__Problem description__:
What lines in the material hold the string "είναι"? Return every one of them.

^^^^^^^^^^^^^^^^

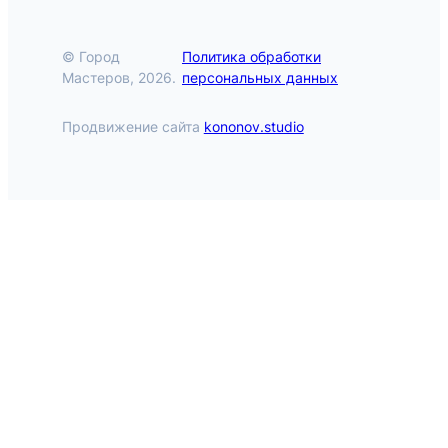
© Город
Политика обработки
Мастеров, 2026.
персональных данных
Продвижение сайта
kononov.studio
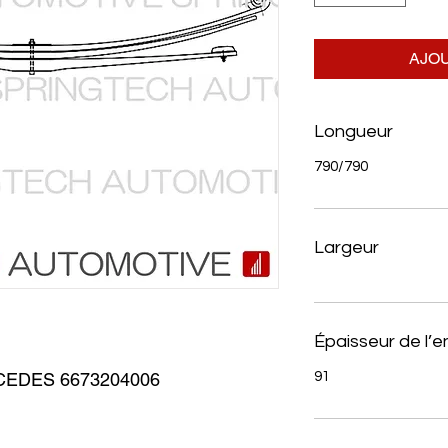
AJOU
Longueur
790/790
Largeur
Épaisseur de l’
EDES 6673204006
91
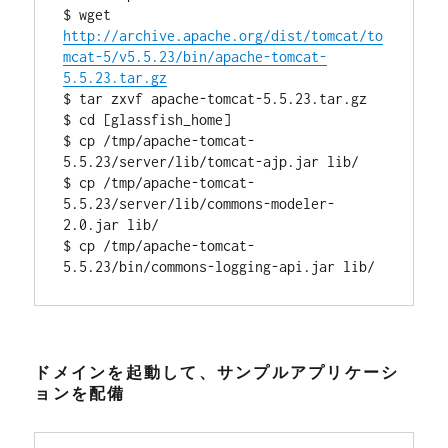
$ wget 
http://archive.apache.org/dist/tomcat/to
mcat-5/v5.5.23/bin/apache-tomcat-
5.5.23.tar.gz
$ tar zxvf apache-tomcat-5.5.23.tar.gz

$ cd [glassfish_home]

$ cp /tmp/apache-tomcat-
5.5.23/server/lib/tomcat-ajp.jar lib/

$ cp /tmp/apache-tomcat-
5.5.23/server/lib/commons-modeler-
2.0.jar lib/

$ cp /tmp/apache-tomcat-
ドメインを起動して、サンプルアプリケーシ
ョンを配備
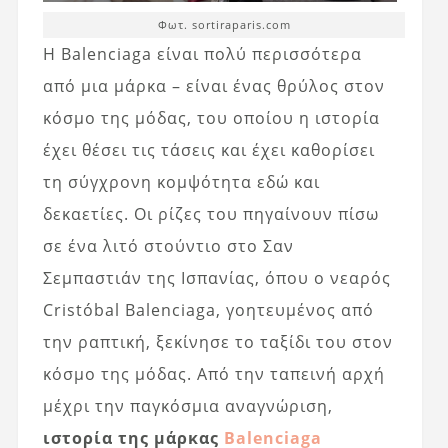
Φωτ. sortiraparis.com
Η Balenciaga είναι πολύ περισσότερα
από μια μάρκα – είναι ένας θρύλος στον
κόσμο της μόδας, του οποίου η ιστορία
έχει θέσει τις τάσεις και έχει καθορίσει
τη σύγχρονη κομψότητα εδώ και
δεκαετίες. Οι ρίζες του πηγαίνουν πίσω
σε ένα λιτό στούντιο στο Σαν
Σεμπαστιάν της Ισπανίας, όπου ο νεαρός
Cristóbal Balenciaga, γοητευμένος από
την ραπτική, ξεκίνησε το ταξίδι του στον
κόσμο της μόδας. Από την ταπεινή αρχή
μέχρι την παγκόσμια αναγνώριση,
ιστορία της μάρκας
Balenciaga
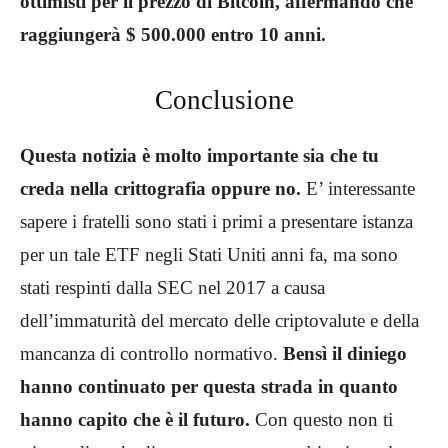
ottimisti per il prezzo di Bitcoin, affermando che
raggiungerà $ 500.000 entro 10 anni.
Conclusione
Questa notizia è molto importante sia che tu
creda nella crittografia oppure no.
E’ interessante
sapere i fratelli sono stati i primi a presentare istanza
per un tale ETF negli Stati Uniti anni fa, ma sono
stati respinti dalla SEC nel 2017 a causa
dell’immaturità del mercato delle criptovalute e della
mancanza di controllo normativo.
Bensì il diniego
hanno continuato per questa strada in quanto
hanno capito che è il futuro.
Con questo non ti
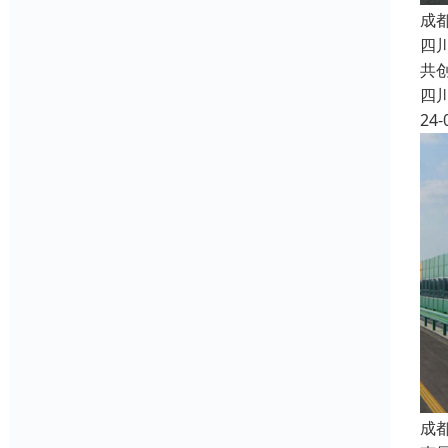
成
四
共
四
24-
成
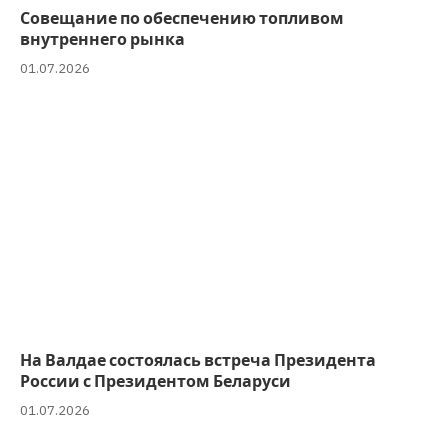
Совещание по обеспечению топливом
внутреннего рынка
01.07.2026
На Валдае состоялась встреча Президента
России с Президентом Беларуси
01.07.2026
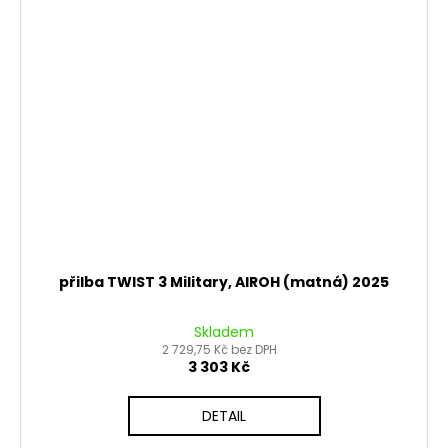
přilba TWIST 3 Military, AIROH (matná) 2025
Skladem
2 729,75 Kč bez DPH
3 303 Kč
DETAIL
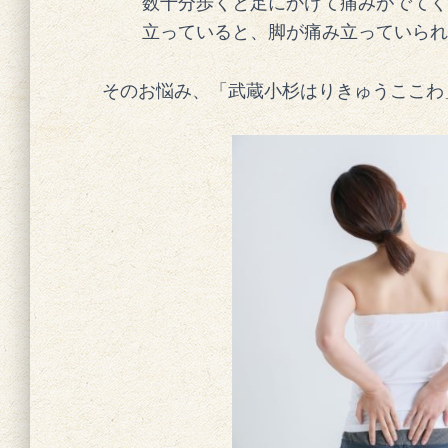
数十分歩くと足にかけて痛みがでてく
立っていると、脚が痛み立っていられ
そのお悩み、「武蔵小杉はりきゅうここわ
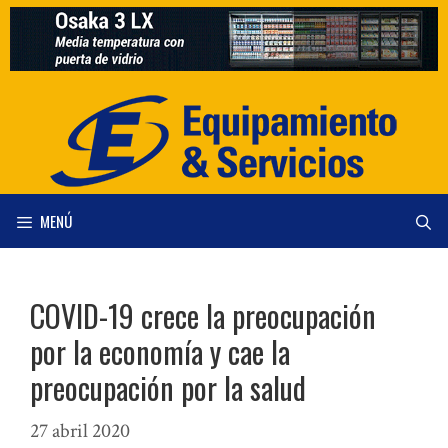
Saltar
al
contenido
MENÚ
COVID-19 crece la preocupación
por la economía y cae la
preocupación por la salud
27 abril 2020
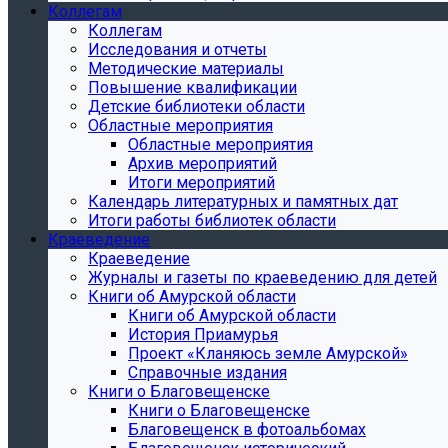
Коллегам
Коллегам
Исследования и отчеты
Методические материалы
Повышение квалификации
Детские библиотеки области
Областные мероприятия
Областные мероприятия
Архив мероприятий
Итоги мероприятий
Календарь литературных и памятных дат
Итоги работы библиотек области
Краеведение
Краеведение
Журналы и газеты по краеведению для детей
Книги об Амурской области
Книги об Амурской области
История Приамурья
Проект «Кланяюсь земле Амурской»
Справочные издания
Книги о Благовещенске
Книги о Благовещенске
Благовещенск в фотоальбомах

^^^^^^^^^^^^^^^^

__Solution__:
Η Balenciaga είναι πολύ περισσότερα
από μια μάρκα – είναι ένας θρύλος στον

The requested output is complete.